Universal Bounds on CFT Distance Conjecture

Abstract: For any unitary conformal field theory in two dimensions with the central charge $c$, we prove that, if there is a nontrivial primary operator whose conformal dimension $\Delta$ vanishes in some limit on the conformal manifold, the Zamolodchikov distance $t$ to the limit is infinite, the approach to this limit is exponential $\Delta = \exp(- \alpha t +O(1) )$, and the decay rate obeys the universal bounds $c^{-1/2} \leq \alpha \leq 1$. In the limit, we also find that an infinite tower of primary operators emerges without a gap above the vacuum and that the conformal field theory becomes locally a tensor product of a sigma-model in the large radius limit and a compact theory.
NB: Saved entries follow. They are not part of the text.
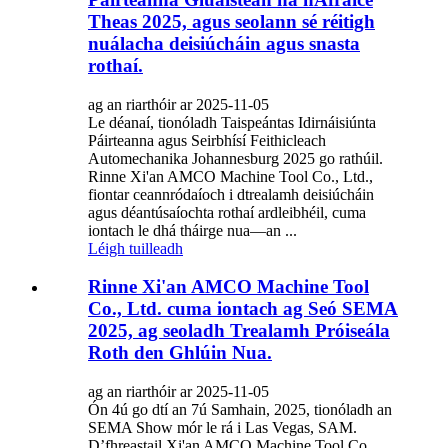
Theas 2025, agus seolann sé réitigh
nuálacha deisiúcháin agus snasta
rothaí.
ag an riarthóir ar 2025-11-05
Le déanaí, tionóladh Taispeántas Idirnáisiúnta
Páirteanna agus Seirbhísí Feithicleach
Automechanika Johannesburg 2025 go rathúil.
Rinne Xi'an AMCO Machine Tool Co., Ltd.,
fiontar ceannródaíoch i dtrealamh deisiúcháin
agus déantúsaíochta rothaí ardleibhéil, cuma
iontach le dhá tháirge nua—an ...
Léigh tuilleadh
Rinne Xi'an AMCO Machine Tool
Co., Ltd. cuma iontach ag Seó SEMA
2025, ag seoladh Trealamh Próiseála
Roth den Ghlúin Nua.
ag an riarthóir ar 2025-11-05
Ón 4ú go dtí an 7ú Samhain, 2025, tionóladh an
SEMA Show mór le rá i Las Vegas, SAM.
D’fhreastail Xi'an AMCO Machine Tool Co.,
As a corollary, we establish a part of the Distance Conjecture about gravitational theories in three-dimensional anti-de Sitter space. In particular, our bounds on $\alpha$ indicate that the emergence of exponentially light states is inevitable as the moduli field corresponding to $t$ rolls beyond the Planck scale along the steepest path and that this phenomenon can begin already at the curvature scale of the bulk geometry. We also comment on implications of our bounds for gravity in asymptotically flat spacetime by taking the flat space limit and compare with the Sharpened Distance Conjecture.